By using recycled and renewable materials, designing for reuse and recovery, and creating something with litter reduction in mind, manufacturers around the country can all improve their products and packaging.
The end goal of packaging is one area that APCO has noted a clear need for improvement. Brooke described the three sub-targets they had to reach their 100% goal in 2025. She said, “We talked about 70% of plastic packaging being recycled or composted. Soft plastics is one of the lowest performing collection waste streams in Australia, so we really need to drive recognition and commerciality of that.”
“Another target was around 30% average recycled content across all packaging. We need a pull in the market to give a home to these materials. There’s no home if the home doesn’t have a value. Looking at recycled content is about understanding how we can get that content into certain materials.”

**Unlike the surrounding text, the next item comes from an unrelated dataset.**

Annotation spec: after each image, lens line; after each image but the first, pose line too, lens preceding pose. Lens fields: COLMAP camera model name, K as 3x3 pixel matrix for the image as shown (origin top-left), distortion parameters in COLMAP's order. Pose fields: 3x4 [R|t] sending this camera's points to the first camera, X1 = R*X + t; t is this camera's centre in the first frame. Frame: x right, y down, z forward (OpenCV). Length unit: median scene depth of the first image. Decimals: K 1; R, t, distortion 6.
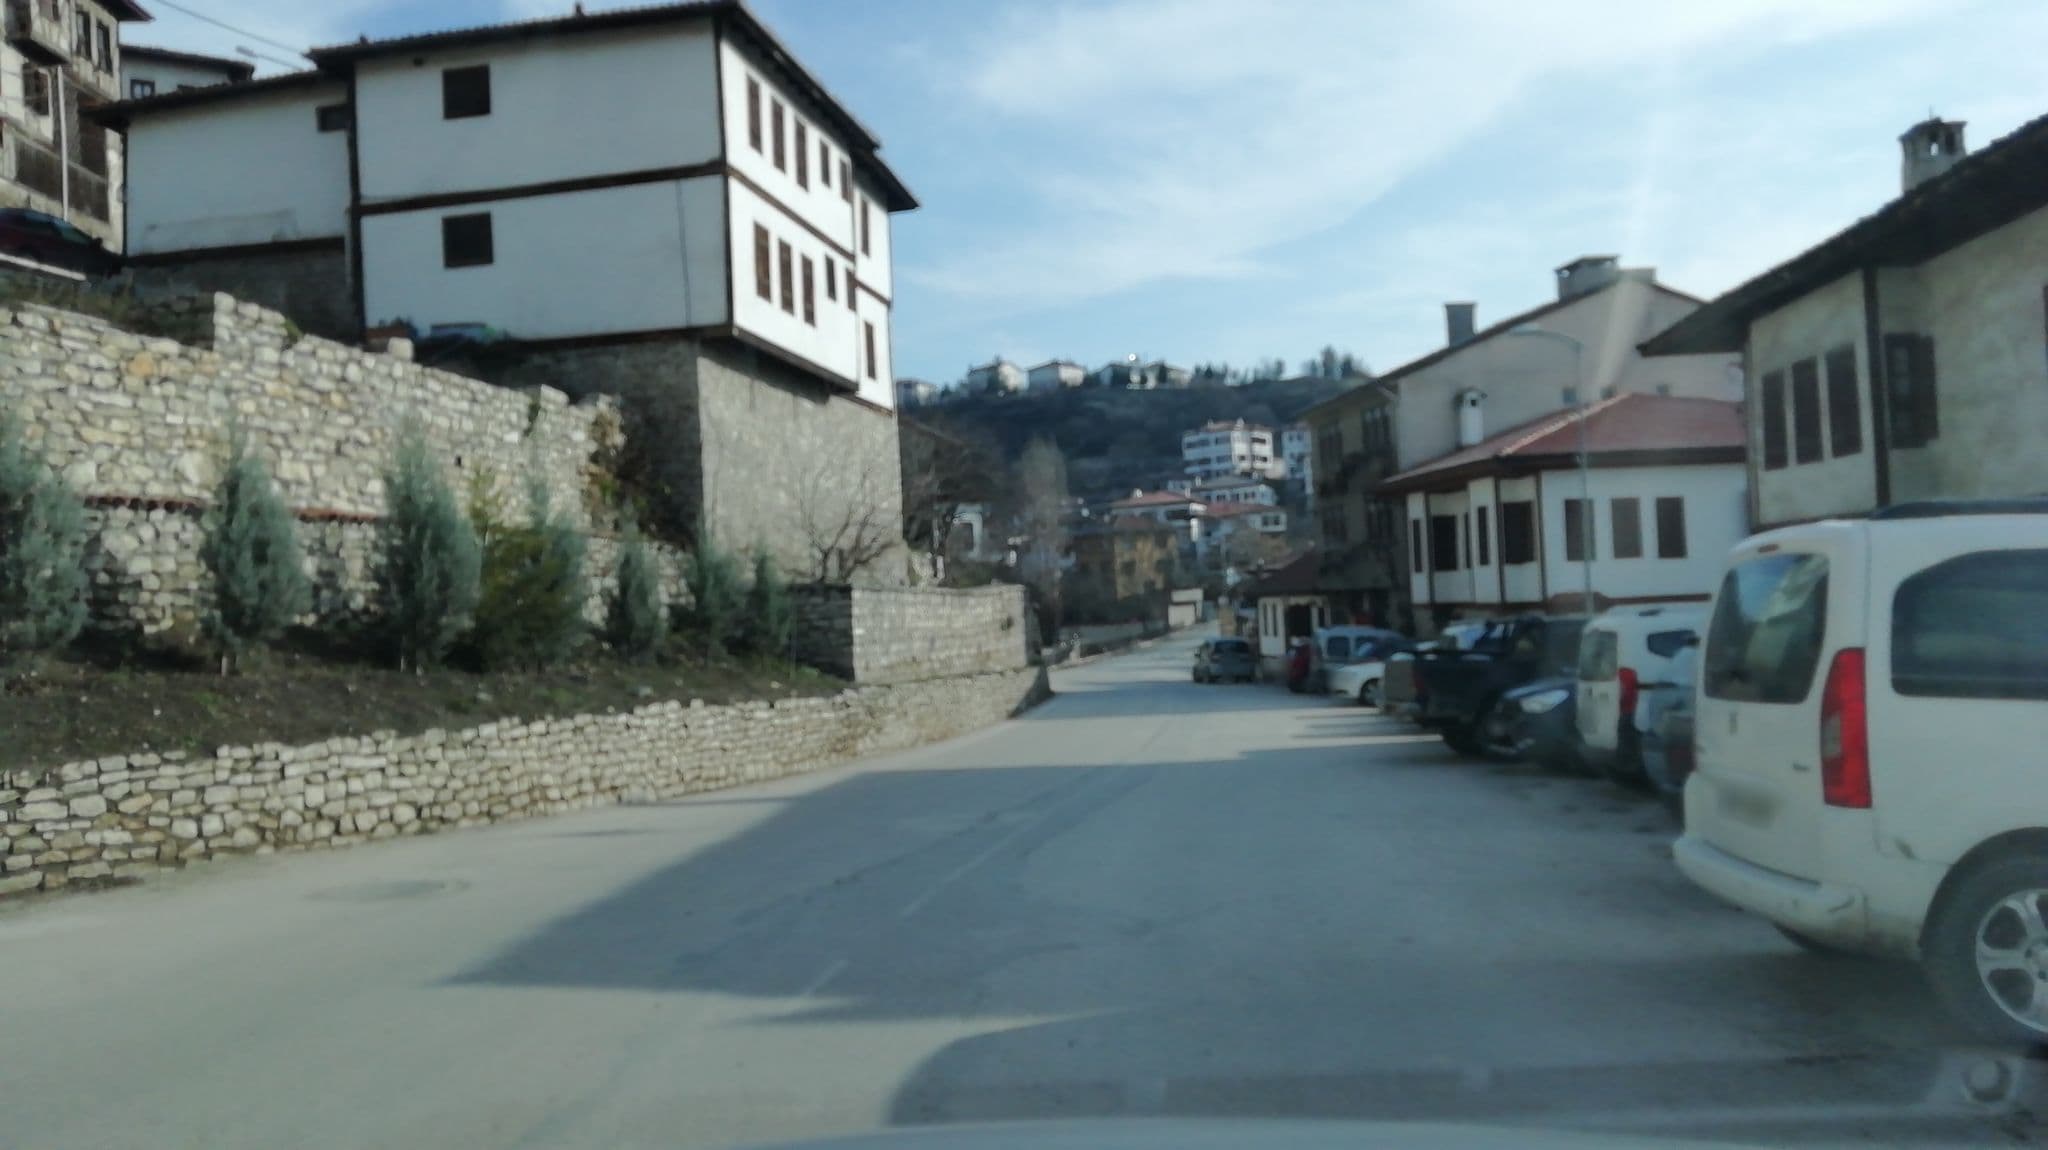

“The final target was about phasing out problematic and unnecessary single-use plastic packaging through redesign, innovation or alternative delivering methods.”
For more help, APCO has published sustainable packaging guidelines on its website.
As part of their research, APCO realised that there was potential for partnerships across industries that could improve Australia’s recycling rates. Although similar products are used in various different ways, decision makers rarely look outside their own specific industry when looking to collaborate on waste management but thinking outside the box could bring huge rewards.
Brooke said, “We really help businesses identify and develop the operational systems required for this work. Some of the key resources in this area is about strategic partnerships, bringing together organisations that otherwise would have absolutely no alignment with each other than they have a similar end of life material.”
Improved systems and product design alone won’t make a difference if the public isn’t sure what to do with waste materials when they’re done with them. By educating the public and making it easier for them to know what to do with certain materials, we can increase the collection and secondary material utilisation rates.
Brooke said, “The Australasian Recycling Label is the flagship piece of work for APCO in terms of helping industry and government to communicate with consumers and communities about packaging and how to deal with packaging at end of life.”
At the moment, much of Australia’s packaging is in a linear system: materials are sourced, used and then discarded. By closing the loop, materials can be reused time and time again, reducing the need to source new materials and cutting down on the amount sent to landfill.
“There’s no point in recycling a piece of packaging unless it has a home to go to that has a value. Material circularity is about dealing with the end market and actually creating a sustainable ecosystem for post consumer recycling and ensuring that if you’re creating something, at end of life it’s designed to have a home and a functional purpose as it finishes one and transitions into another.”
Three key takeaways:
- Product design as a huge impact on sustainability.
- Work with those outside your industry to improve material recycling and reuse.
- Aim for material circularity to reduce landfill waste.